Segundo nota do órgão, o plano cumpre os critérios estabelecidos para atendimento à fauna em caso de derramamento de óleo. A decisão considera que a Petrobras apresentou respostas às demandas técnicas anteriores, especialmente quanto à redução do tempo de resposta em situações de emergência. O Ibama não informou se foram exigidos novos esclarecimentos. A Bacia da Foz do Amazonas está situada na Margem Equatorial brasileira, entre os estados do Amapá e do Rio Grande do Norte. A região é considerada uma fronteira estratégica para a exploração de petróleo e gás. De acordo com o MME (Ministério de Minas e Energia), o bloco FZA-M-59 possui potencial estimado de até 5,6 bilhões de barris de óleo in place.

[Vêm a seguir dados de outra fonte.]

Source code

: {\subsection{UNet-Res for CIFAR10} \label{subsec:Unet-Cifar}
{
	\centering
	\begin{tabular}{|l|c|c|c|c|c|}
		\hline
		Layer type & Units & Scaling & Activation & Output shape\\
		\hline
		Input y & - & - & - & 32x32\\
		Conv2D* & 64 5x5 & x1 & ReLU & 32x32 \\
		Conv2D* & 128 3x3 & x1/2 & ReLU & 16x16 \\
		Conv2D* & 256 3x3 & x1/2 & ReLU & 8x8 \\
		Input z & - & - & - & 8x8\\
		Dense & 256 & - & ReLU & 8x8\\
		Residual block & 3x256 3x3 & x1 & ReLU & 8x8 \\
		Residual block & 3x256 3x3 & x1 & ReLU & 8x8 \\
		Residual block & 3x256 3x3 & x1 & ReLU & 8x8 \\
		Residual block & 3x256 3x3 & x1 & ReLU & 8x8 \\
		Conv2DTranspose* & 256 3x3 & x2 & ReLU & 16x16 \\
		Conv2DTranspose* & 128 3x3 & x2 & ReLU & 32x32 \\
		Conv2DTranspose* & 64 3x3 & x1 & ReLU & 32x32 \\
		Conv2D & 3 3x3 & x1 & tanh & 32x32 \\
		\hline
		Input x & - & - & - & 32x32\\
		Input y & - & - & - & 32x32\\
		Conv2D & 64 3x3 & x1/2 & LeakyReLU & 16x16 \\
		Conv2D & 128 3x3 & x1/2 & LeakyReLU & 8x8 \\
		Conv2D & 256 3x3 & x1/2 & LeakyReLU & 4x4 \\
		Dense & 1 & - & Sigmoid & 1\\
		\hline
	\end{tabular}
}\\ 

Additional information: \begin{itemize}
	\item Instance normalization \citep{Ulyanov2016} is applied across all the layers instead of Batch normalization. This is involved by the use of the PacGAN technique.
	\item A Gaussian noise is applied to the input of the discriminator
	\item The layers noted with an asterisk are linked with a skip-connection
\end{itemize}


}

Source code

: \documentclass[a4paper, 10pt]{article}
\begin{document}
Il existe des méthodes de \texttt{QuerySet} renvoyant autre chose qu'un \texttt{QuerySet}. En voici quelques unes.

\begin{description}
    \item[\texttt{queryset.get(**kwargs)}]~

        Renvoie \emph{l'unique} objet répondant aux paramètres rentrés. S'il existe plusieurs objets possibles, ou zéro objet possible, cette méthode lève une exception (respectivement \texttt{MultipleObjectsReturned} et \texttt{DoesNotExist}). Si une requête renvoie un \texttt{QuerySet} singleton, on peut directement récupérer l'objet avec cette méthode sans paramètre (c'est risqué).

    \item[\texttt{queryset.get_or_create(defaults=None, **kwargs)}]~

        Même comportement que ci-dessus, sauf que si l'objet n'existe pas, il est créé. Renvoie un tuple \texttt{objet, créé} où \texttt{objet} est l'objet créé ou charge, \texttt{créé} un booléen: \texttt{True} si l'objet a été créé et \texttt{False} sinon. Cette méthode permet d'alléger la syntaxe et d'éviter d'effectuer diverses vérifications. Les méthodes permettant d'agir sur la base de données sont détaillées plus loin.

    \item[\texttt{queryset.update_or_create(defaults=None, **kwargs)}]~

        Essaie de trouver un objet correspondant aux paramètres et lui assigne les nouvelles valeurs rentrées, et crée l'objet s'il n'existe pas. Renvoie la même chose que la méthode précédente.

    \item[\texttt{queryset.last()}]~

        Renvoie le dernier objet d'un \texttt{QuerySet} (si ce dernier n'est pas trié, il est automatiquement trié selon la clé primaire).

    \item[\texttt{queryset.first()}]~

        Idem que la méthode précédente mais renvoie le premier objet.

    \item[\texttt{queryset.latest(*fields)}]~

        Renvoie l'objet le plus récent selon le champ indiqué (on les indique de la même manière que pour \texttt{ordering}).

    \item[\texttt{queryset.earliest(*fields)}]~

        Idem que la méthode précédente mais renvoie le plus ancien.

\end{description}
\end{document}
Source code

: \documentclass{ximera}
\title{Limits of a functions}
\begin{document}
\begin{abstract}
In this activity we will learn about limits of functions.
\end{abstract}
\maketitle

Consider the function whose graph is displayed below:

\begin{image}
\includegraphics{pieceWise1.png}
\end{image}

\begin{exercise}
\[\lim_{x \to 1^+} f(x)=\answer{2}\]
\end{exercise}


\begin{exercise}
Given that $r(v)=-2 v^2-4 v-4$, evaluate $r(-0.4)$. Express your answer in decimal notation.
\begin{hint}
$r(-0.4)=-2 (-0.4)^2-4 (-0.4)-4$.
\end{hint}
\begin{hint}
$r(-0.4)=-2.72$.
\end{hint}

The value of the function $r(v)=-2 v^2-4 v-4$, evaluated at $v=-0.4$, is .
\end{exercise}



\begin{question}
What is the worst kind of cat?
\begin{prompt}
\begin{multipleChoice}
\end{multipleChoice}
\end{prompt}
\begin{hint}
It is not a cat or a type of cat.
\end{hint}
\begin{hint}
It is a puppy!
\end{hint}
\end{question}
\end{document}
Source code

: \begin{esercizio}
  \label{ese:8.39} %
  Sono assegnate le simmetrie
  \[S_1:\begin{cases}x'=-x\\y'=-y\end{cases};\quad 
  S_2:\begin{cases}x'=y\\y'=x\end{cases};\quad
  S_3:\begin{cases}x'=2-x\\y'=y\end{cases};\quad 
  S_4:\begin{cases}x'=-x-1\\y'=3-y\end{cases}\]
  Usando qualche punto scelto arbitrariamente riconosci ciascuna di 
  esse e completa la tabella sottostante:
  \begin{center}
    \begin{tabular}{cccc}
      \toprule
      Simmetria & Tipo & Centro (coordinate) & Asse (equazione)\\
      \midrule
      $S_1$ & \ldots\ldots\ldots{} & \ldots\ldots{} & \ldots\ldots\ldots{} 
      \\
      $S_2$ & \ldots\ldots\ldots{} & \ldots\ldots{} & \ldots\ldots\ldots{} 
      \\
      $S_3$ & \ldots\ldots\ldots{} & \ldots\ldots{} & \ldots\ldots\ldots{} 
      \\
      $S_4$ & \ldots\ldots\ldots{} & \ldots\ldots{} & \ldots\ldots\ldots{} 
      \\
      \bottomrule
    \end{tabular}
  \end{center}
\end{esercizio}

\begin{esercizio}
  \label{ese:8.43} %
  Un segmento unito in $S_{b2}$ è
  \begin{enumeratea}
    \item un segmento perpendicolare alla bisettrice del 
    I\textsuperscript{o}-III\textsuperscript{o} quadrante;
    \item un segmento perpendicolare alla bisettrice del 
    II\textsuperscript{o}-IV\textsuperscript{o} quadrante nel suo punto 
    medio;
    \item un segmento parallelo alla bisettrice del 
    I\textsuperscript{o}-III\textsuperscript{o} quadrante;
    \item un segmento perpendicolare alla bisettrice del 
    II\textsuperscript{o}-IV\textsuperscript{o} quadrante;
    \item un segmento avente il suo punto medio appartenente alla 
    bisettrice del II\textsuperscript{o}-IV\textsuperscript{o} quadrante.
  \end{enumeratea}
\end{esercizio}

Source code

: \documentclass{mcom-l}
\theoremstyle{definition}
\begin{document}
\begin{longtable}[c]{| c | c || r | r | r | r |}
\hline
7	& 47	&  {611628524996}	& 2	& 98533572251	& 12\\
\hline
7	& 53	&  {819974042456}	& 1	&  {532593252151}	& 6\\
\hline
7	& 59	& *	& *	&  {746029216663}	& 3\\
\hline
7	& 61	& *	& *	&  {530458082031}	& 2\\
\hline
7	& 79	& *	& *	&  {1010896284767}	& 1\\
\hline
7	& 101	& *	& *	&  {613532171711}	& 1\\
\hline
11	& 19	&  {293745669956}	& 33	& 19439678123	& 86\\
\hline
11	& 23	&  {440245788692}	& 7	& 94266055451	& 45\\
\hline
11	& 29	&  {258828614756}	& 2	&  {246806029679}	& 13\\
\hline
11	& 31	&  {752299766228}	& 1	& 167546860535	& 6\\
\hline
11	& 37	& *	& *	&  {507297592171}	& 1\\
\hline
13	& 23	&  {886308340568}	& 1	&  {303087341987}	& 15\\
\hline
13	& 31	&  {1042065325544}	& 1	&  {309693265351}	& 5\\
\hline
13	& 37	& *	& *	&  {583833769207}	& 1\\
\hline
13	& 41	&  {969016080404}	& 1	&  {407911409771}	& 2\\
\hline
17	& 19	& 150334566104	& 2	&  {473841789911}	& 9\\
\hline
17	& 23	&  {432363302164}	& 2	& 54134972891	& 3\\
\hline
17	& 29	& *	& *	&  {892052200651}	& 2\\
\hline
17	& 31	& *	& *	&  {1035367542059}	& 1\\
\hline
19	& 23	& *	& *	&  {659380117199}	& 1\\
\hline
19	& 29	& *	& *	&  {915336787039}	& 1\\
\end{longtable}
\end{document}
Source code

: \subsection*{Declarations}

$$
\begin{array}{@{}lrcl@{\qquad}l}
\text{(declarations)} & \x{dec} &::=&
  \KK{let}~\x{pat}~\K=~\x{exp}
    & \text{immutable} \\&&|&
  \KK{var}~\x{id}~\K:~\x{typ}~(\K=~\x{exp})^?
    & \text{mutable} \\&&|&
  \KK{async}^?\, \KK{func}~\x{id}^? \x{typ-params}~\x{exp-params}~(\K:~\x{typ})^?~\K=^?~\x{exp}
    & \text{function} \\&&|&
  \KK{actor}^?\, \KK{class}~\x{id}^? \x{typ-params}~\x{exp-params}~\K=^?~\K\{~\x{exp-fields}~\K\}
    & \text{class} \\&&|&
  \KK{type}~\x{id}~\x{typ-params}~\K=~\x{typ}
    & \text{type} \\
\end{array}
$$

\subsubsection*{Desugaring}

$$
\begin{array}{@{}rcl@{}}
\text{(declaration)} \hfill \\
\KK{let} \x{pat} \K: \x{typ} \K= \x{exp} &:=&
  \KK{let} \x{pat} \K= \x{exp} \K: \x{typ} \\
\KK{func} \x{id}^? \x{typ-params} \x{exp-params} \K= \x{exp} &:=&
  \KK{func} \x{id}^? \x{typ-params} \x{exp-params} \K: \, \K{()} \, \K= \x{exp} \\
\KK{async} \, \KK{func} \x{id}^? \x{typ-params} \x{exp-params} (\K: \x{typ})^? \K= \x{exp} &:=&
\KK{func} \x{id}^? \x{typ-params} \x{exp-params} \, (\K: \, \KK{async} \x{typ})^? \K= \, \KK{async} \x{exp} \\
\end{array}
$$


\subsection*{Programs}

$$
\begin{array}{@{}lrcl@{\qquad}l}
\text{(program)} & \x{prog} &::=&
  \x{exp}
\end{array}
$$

Além do interesse econômico, o local abriga áreas sensíveis do ponto de vista socioambiental, como mangues, recifes, esponjas, corais, unidades de conservação e terras indígenas. Espécies ameaçadas, como boto-cinza, peixe-boi-marinho e baleia-fin, também habitam a região. A proximidade com o GARS (Grande Sistema Recifal da Amazônia) amplia as preocupações sobre possíveis impactos de atividades petrolíferas.